The researchers of the current study wanted to explore the use of graphene oxide for the measurement of soil moisture. Graphene is a form of carbon that is a single-molecule-thick sheet and is a very widely studied nano-material for sensors. Single sheet materials offer a greater surface area for molecules to bind and hence, have high sensitivity. Graphene oxide, a derivative of graphene, is also a single sheet material. It is an insulator, and its capacitance varies with the moisture content. The researchers used graphene oxide to make a capacitive microsensor. 

The researchers fabricated the graphene oxide microsensors using MEMS technology. MEMS or Microelectromechanical systems are miniature systems that contain microsensors, microactuators and mechanical as well as electrical components. They are a few micrometres to a few millimetres in size and can be precisely fabricated with low cost.

“Advancement in MEMS technologies has made microsensor fabrication better and affordable. This can help to scale up the number of sensors for large farms,'' explains Dr Vinay Palaparthy, one of the authors of this study.

The sensor consists of a silicon oxide substrate, with electrodes shaped like prongs on a fork on its surface. The prongs of the two electrodes alternate with each other. A layer of graphene oxide, deposited between the prongs, acts as the sensing element. The whole assembly is covered with a three-layered mesh to allow only moisture to come in contact with the sensor and keep contaminants away.

The researchers first tested the sensor by measuring the relative humidity in a test chamber. They expected that the sensor’s response to soil moisture would be similar to its response to relative humidity as both measure water content. They kept the sensor in a chamber and recorded the sensor’s capacitance values for different concentrations of water vapour. The capacitance of the sensor changed by about 1200% as the relative humidity varied from 50% to 94%. 

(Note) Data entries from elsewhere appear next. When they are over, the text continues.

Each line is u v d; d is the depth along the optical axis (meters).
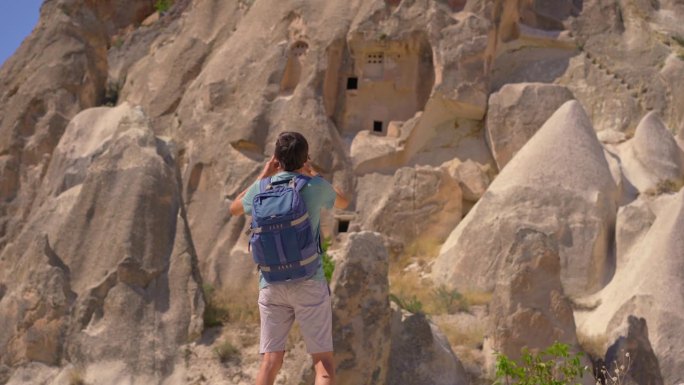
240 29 20.95
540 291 11.68
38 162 21.48
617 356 11.36
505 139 18.44
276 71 19.28
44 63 22.72
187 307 13.24
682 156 17.81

The team used the graphene oxide sensor to measure the soil moisture in samples of red and black soil collected from the field. The capacitance of the sensor changed by 340% for red soil and 370% for black cotton soil when the soil moisture changed from 1% to 55%. This change in capacitance followed a pattern similar to the change in capacitance with the relative humidity. They found that the sensor was quick, accurate and stable for more than four months of continuous operation, making them viable for use during one crop cycle. The researchers are now exploring the use of these microsensors for multiple crop cycles. 

To find out how the sensors responded to change in temperature, the researchers kept the moisture content in the soil constant and varied the temperature from 25 °C to 65 °C. They recorded a change of merely 6% in the sensor output. For a salt concentration variation from 0M (moles) to 0.35M, the sensor output changed by 4%. 

An array of soil moisture sensors can make automated irrigation of large farms easy and efficient. Graphene oxide-based sensors, like the ones developed in this study, look promising as they are inexpensive. With extensive field testing and improved packaging, these sensors will be suitable for commercialisation, say the researchers. 


This article has been run past the researchers, whose work is covered, to ensure accuracy.